Montana Wojczuk interviews Sebastian Junger and Tim Hetherington about their film, Restrepo, winner of the 2010 Sundance Grand Jury Prize for Documentary. Restrepo documents Junger and Hetherington’s experience as journalists in the Korengal Valley in Afghanistan, at the American military outpost of the same name, deep in Taliban-controlled territory.
In this podcast, Montana Wojczuk interviewed Sebastian Junger and Tim Hetherington about their film, Restrepo, which won the 2010 Sundance Grand Jury Prize for Documentary, and premieres this month in New York and L.A. As embedded journalists in the Korengal Valley of Afghanistan, Junger and Hetherington wanted to create a film that was as narrative as a war movie, with actual footage of war, expressing the anxiety, violence, and boredom of being part of a small unit of American soldiers fighting in what U.S News & World Report has dubbed, “the most dangerous place in the world.” Restrepo is named for the outpost these soldiers created, high in the mountains of Afghanistan. Named after a member of their team who had died in action, Restrepo became the “tip of the spear” for the American war in Afghanistan, thrust far into Taliban-controlled territory.
Sebastian Junger has been reporting from Afghanistan since 1996. He is a contributing editor to Vanity Fair and the bestselling author of the “The Perfect Storm” and “A Death in Belmont.” His latest book, “War,” documents his time in the Korengal valley. Photojournalist Tim Hetherington, author of “Long Story Bit by Bit: Liberia Retold” has reported on conflict for over ten years. He was awarded the 2008 World Press Photo prize for his work in Afghanistan and is a contributing photographer to Vanity Fair. Of “Long Story” Hetherington has said “I’ve never seen myself as a war photographer. This is about narrative.”
In Restrepo Hetherington and Junger have used a light touch in creating a narrative out of documentary material.
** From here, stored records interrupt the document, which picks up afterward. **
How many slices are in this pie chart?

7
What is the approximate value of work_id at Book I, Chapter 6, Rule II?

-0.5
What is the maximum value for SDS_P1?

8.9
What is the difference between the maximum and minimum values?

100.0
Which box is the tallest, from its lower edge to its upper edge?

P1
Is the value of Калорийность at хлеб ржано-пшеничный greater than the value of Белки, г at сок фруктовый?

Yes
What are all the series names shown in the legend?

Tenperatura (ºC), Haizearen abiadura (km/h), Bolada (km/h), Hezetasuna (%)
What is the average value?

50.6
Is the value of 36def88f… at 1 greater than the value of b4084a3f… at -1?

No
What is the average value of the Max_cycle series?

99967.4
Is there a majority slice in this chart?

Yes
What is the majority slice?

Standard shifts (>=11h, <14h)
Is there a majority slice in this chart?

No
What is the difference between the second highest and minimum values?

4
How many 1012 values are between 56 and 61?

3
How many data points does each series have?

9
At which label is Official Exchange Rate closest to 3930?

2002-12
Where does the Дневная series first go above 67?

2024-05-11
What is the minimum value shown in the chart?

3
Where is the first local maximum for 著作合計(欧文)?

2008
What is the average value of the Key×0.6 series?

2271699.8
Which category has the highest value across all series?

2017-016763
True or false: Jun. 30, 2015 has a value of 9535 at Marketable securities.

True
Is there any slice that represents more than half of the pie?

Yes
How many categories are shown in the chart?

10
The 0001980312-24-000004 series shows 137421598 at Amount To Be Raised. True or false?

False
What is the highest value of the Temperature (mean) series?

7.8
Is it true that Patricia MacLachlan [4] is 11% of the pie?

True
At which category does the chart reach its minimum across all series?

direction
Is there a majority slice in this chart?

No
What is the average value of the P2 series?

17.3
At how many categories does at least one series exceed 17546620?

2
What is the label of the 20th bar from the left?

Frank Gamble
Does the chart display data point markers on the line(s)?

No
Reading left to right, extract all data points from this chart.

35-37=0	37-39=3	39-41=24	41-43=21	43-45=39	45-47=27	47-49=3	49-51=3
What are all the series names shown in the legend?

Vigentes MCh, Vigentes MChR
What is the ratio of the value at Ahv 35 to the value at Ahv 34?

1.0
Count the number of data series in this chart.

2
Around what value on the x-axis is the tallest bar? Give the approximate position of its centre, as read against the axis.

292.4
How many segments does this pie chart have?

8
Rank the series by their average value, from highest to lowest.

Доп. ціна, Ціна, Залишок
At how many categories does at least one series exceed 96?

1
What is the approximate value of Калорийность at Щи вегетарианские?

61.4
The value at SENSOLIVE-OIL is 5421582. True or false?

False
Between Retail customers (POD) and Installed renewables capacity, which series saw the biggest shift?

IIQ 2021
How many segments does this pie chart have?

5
The result is a film that, while it tells a story, allows us the breathing room to make our own meaning out of the images on screen, and in our reactions may say more about the audience than about the filmmakers themselves. Restrepo has angered some for not taking a political position, and it is indeed uncomfortable not to be able to retreat to the safety of polemic, but perhaps we can take a page from these journalists’ willingness to enter contested territory unarmed.